On the OP, according to this paper:
The human eye can accommodate luminance in a single view over a range of about 10,000:1 and is capable of distinguishing about 10,000 colors at a given brightness.
isn’t the RGB thing a function of human eyes having “red”, “green” and “blue” cones? (even if Bytegeist is right, and RGB is only an approximation, though a good one)
if that’s how it works, i suppose there could be an animal with super vision and five hundred different cones, who’d need a palette of five hundred primary colours to paint.
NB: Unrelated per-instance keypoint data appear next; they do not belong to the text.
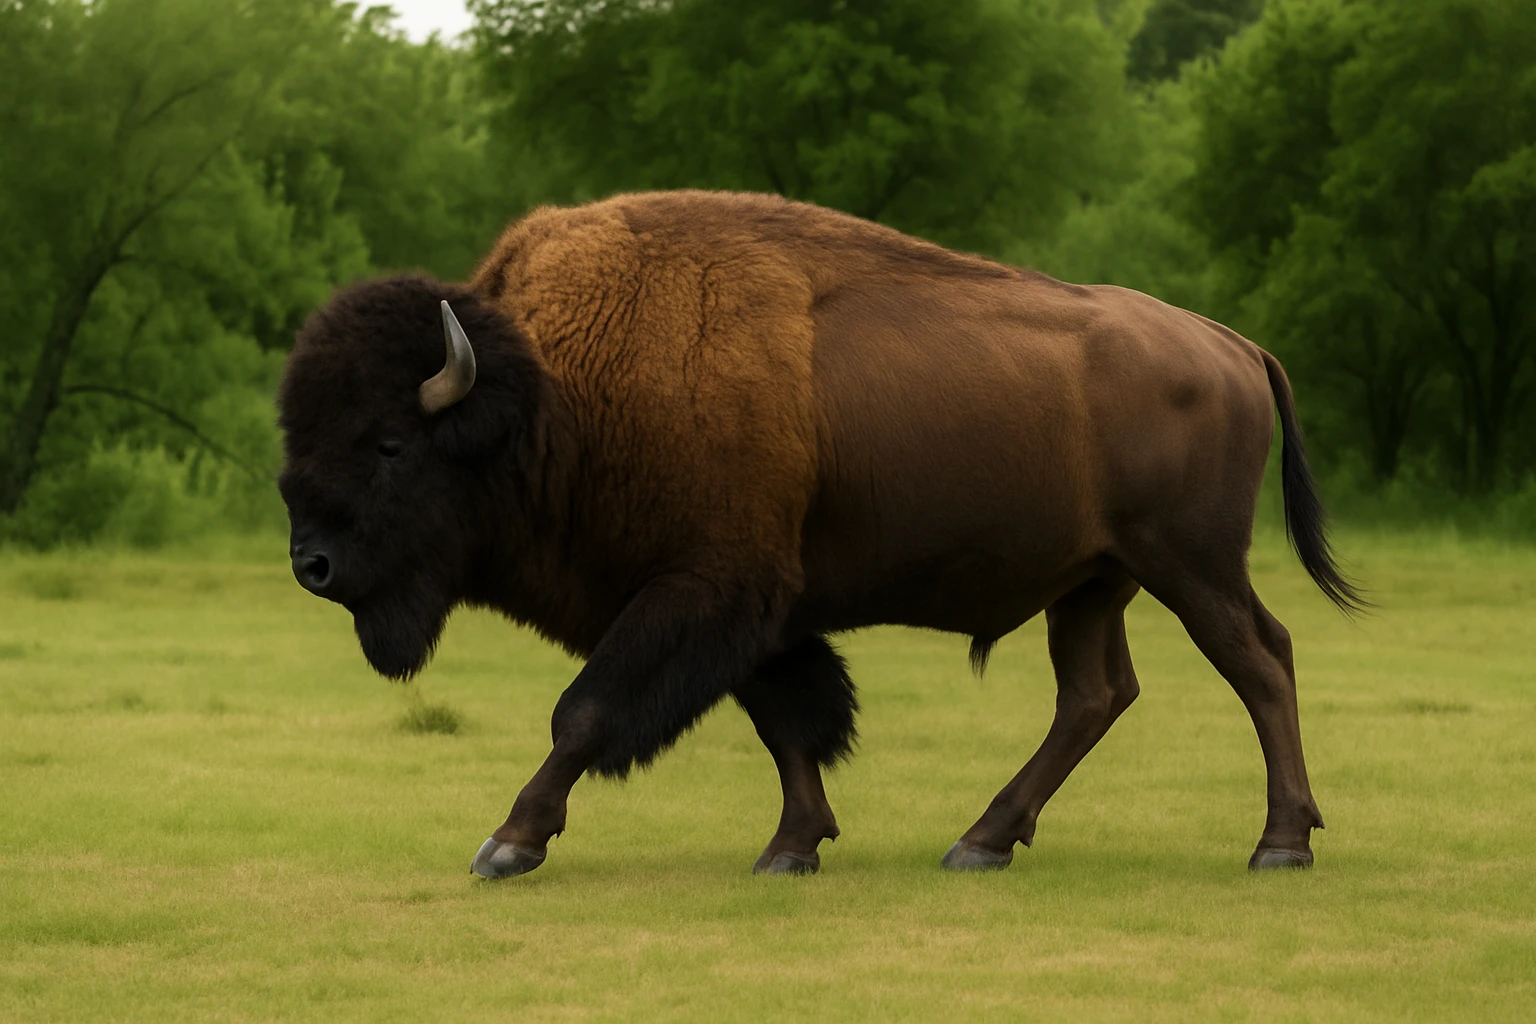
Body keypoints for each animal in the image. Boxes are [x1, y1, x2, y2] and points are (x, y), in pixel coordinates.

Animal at [277, 190, 1361, 880]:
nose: (312, 566)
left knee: (1262, 661)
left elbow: (585, 714)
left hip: (1191, 564)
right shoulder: (756, 608)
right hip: (1095, 580)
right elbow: (787, 720)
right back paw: (980, 842)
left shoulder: (702, 591)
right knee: (1095, 695)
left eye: (387, 444)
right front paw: (793, 847)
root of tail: (1232, 343)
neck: (552, 396)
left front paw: (509, 843)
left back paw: (1281, 844)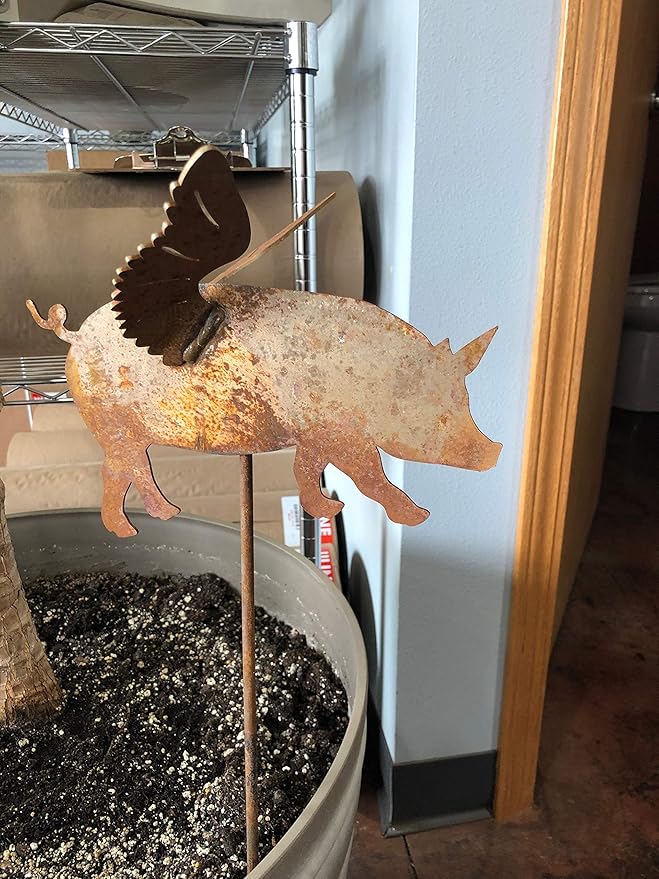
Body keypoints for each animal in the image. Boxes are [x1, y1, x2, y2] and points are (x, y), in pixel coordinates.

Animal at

Within that line of reasoning, I’d heard, back in the day, that 16 bit color depth was “True Color”, and the number of individual pixel values possible was greater than what the human eye could discern. 'Course, now we have 32-bit color, and *that’s * called “True Color”, 16-bit is now demoted to “High Color”, at least on my system. So I’m guessing manufacturers will always claim to redefine it – a quick Wikipedia says that 40-bit and 60-bit color is available.
Hey. It can happen.
Exactly.
Five hundred you won’t find, but four (not four hundred though) certainly exists, in the birds.
Scientists suspect this might be the reason birds don’t seem to enjoy television.
They do refer to the three kinds of cones as red, blue, and green sometimes, but it isn’t accurate for this discussion. The cones are all sensitive to all the wavelengths, but the profiles of their sensitivities over the range of wavelengths is very different. It would be better to imagine three kinds of tinted glass that are reddish and greenish and bluish in hue, and then you hold a lightmeter behind each of them in turn to estimate the color of whatever is in front of them.
Another point, about this conversation in general: “color” can mean the color of light or the color of an object. When it is the color of light, it is a well defined idea. However, when it is the color of an object, which is how we usually use it, the way our eyes perceive it is much more complicated, because the light we get depends on the object and the light that illuminated it. In any case, though, “color” does not suggest a wavelength, but rather our perception of some mixture of all the wavelengths. That isn’t very precise, either, because it sounds like there are a finite number of them. Imagine a graphed curve showing a potentially different height on the vertical brightness axis for each location on the horizontal wavelength axis, and combine all the contribution along the wavelength axis under that curve. So our perception of an integrated function over wavelength. Our perception is driven largely by the ratio of the response we get from each of our tinted-glass-like cone subsystem. First we take the ratio of the bluish receptors to the sum of the reddish and greenish ones, and then we take the ratio of the reddish to greenish, and those two values together we consider the chromaticity or, briefly, the color.
Over nine thousand.
d&r
Quoth Mangetout:
For all the more we know about anything relating to the Planck scale, this at least we know is false. The Planck acceleration is in fact a ludicrously large acceleration, such that all known accelerations in the Universe are significantly smaller than it. So you could in fact Doppler shift your quantized frequencies by any amount you choose.
This might begin to give some appreciation for why it’s so hard to construct models of physics with quantized time and space.
I vote for: Dark red, light red, Dark blue, light blue, dark green, light green, black, white, and burgundy with a slight avocado tint.
Can you cite me on this one? I would think that if you pick your red, green, and blue wavelengths appropriately, and have absolute control over how much of each you produce, from 0 up to infinite intensity, you could reproduce just about anything in terms of human eyes would see it.
I used to work in printing and their were some colors that we could not make using our CYMK system.
the keywords to search for are color & gamut.